-- WHAT THE TASK ASKS --
Turn the listing below into a Markdown table with the columns No. and Entry, numbering each row and putting one line per row. Skip blank lines and leave out the picture lines.

-- INFORMATION GIVEN --

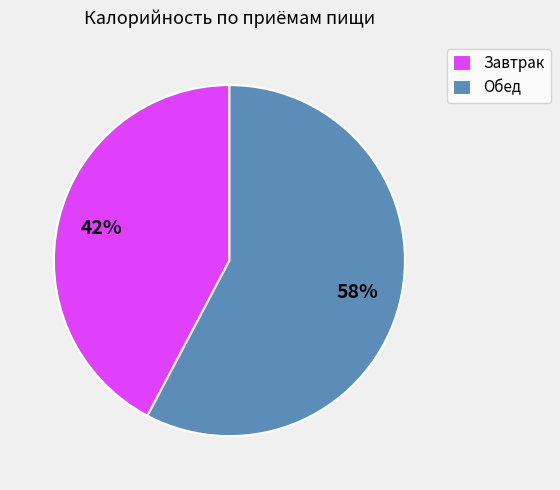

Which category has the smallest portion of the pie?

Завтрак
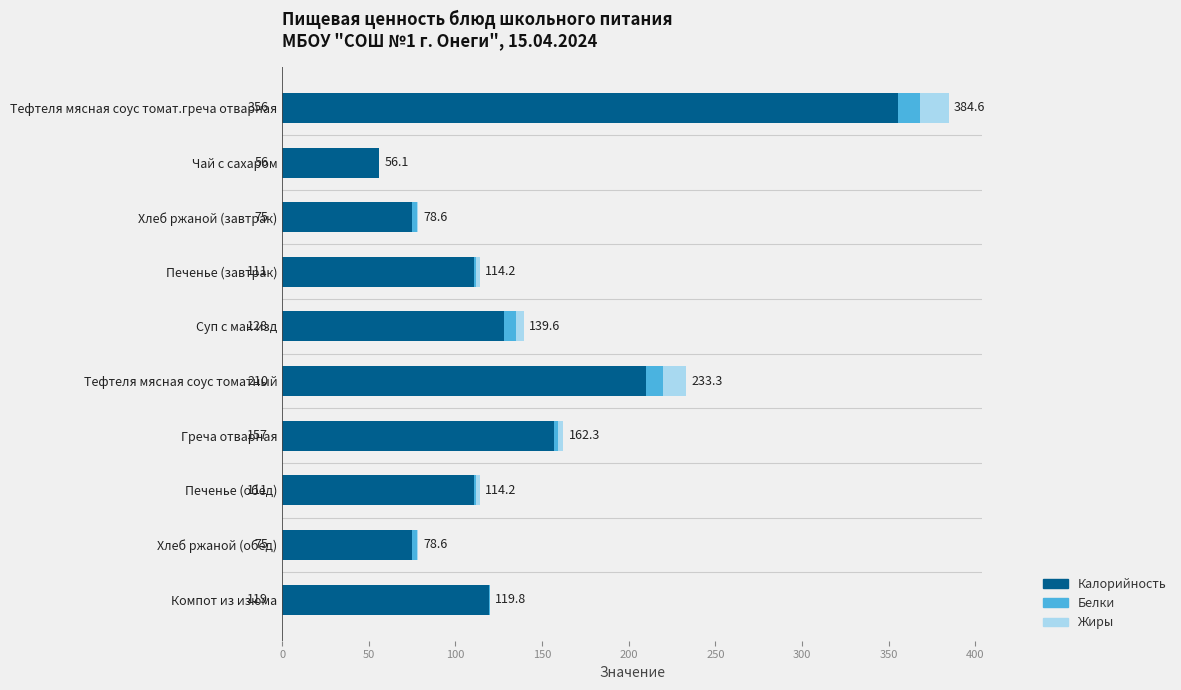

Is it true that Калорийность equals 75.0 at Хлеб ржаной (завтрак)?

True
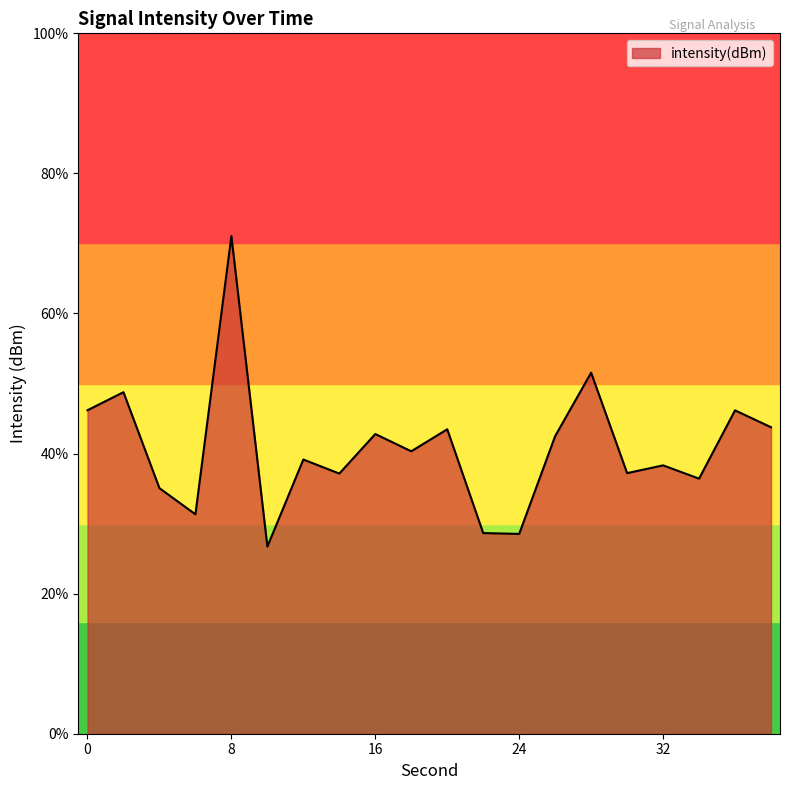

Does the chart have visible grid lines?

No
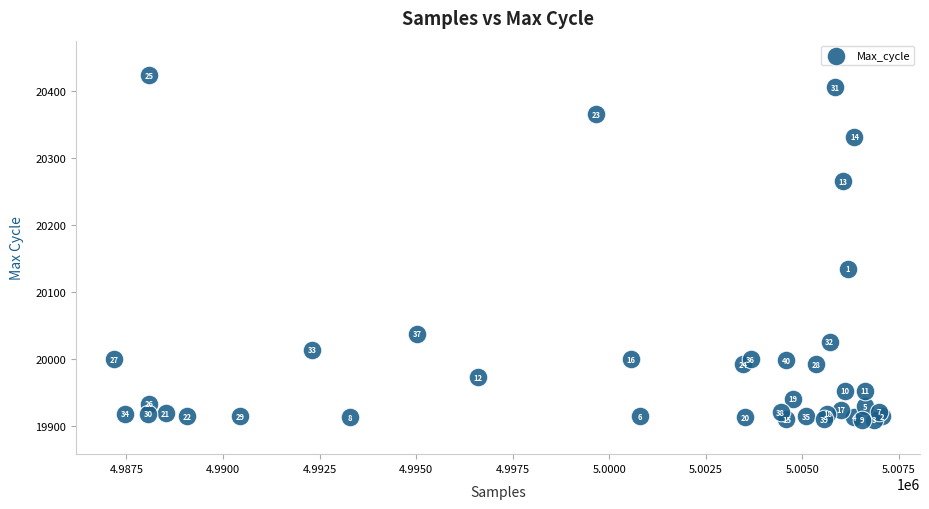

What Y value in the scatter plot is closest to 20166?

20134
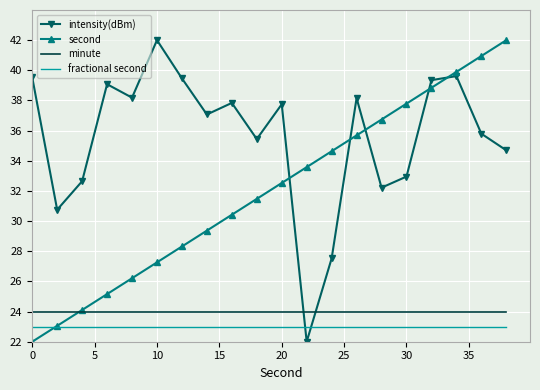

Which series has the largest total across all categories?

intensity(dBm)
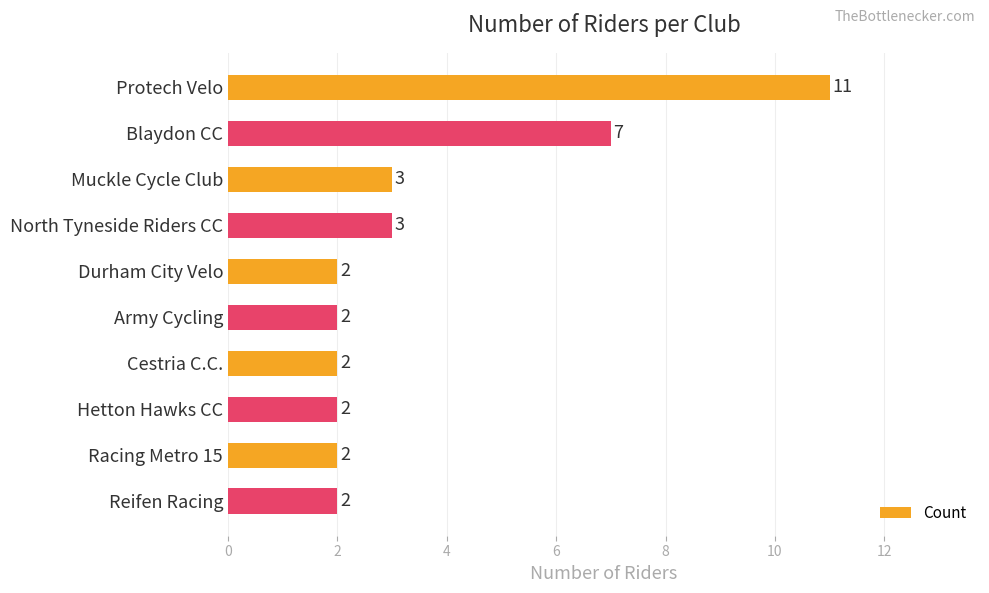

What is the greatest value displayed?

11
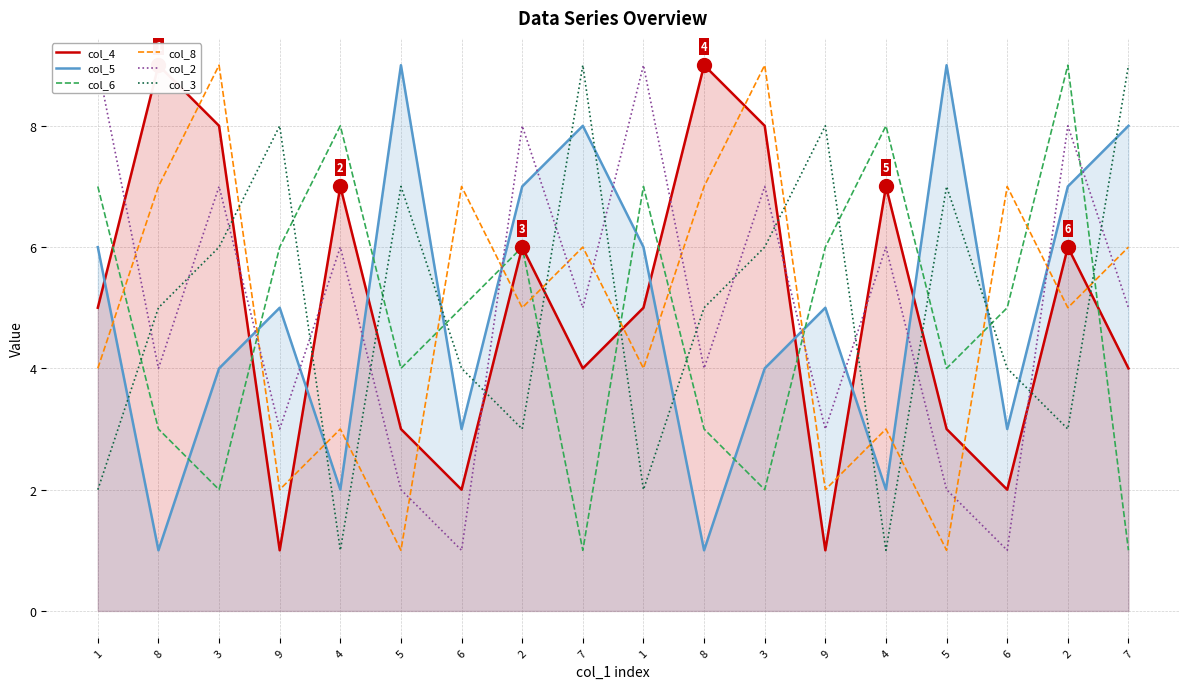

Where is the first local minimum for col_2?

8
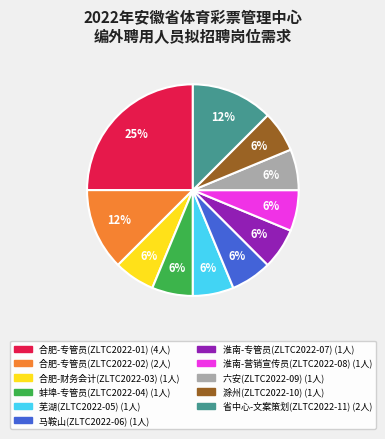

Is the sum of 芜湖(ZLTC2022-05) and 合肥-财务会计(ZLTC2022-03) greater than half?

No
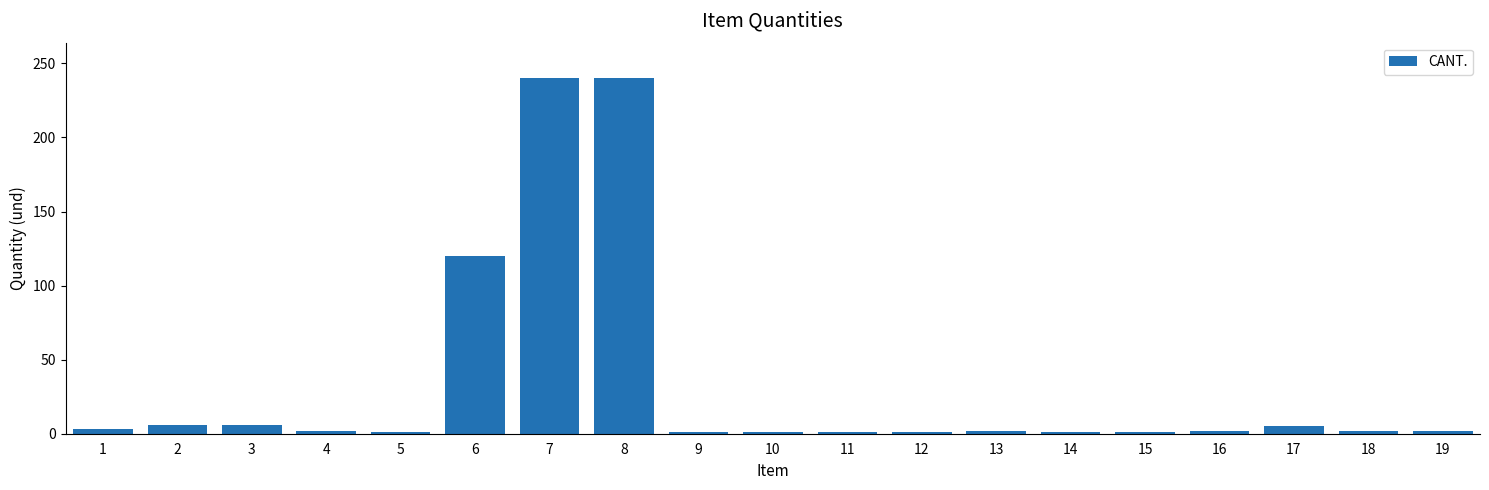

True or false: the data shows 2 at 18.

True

-- SOLUTION --
| No. | Entry |
|---|---|
| 1 | Which category has the smallest portion of the pie? |
| 2 | Завтрак |
| 3 | Is it true that Калорийность equals 75.0 at Хлеб ржаной (завтрак)? |
| 4 | True |
| 5 | Does the chart have visible grid lines? |
| 6 | No |
| 7 | What Y value in the scatter plot is closest to 20166? |
| 8 | 20134 |
| 9 | Which series has the largest total across all categories? |
| 10 | intensity(dBm) |
| 11 | What is the greatest value displayed? |
| 12 | 11 |
| 13 | Where is the first local minimum for col_2? |
| 14 | 8 |
| 15 | Is the sum of 芜湖(ZLTC2022-05) and 合肥-财务会计(ZLTC2022-03) greater than half? |
| 16 | No |
| 17 | True or false: the data shows 2 at 18. |
| 18 | True |